• _Task description_: Reproduce the following lines word for word, keeping every character and line break unchanged.

Available data Start Marker

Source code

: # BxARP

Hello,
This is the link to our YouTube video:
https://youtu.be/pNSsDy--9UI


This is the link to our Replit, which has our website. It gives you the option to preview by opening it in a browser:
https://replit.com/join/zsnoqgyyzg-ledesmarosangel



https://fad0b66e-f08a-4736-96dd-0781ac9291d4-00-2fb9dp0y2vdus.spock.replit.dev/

Available data End Marker

• _The completed task_:
Source code

: # BxARP

Hello,
This is the link to our YouTube video:
https://youtu.be/pNSsDy--9UI


This is the link to our Replit, which has our website. It gives you the option to preview by opening it in a browser:
https://replit.com/join/zsnoqgyyzg-ledesmarosangel



https://fad0b66e-f08a-4736-96dd-0781ac9291d4-00-2fb9dp0y2vdus.spock.replit.dev/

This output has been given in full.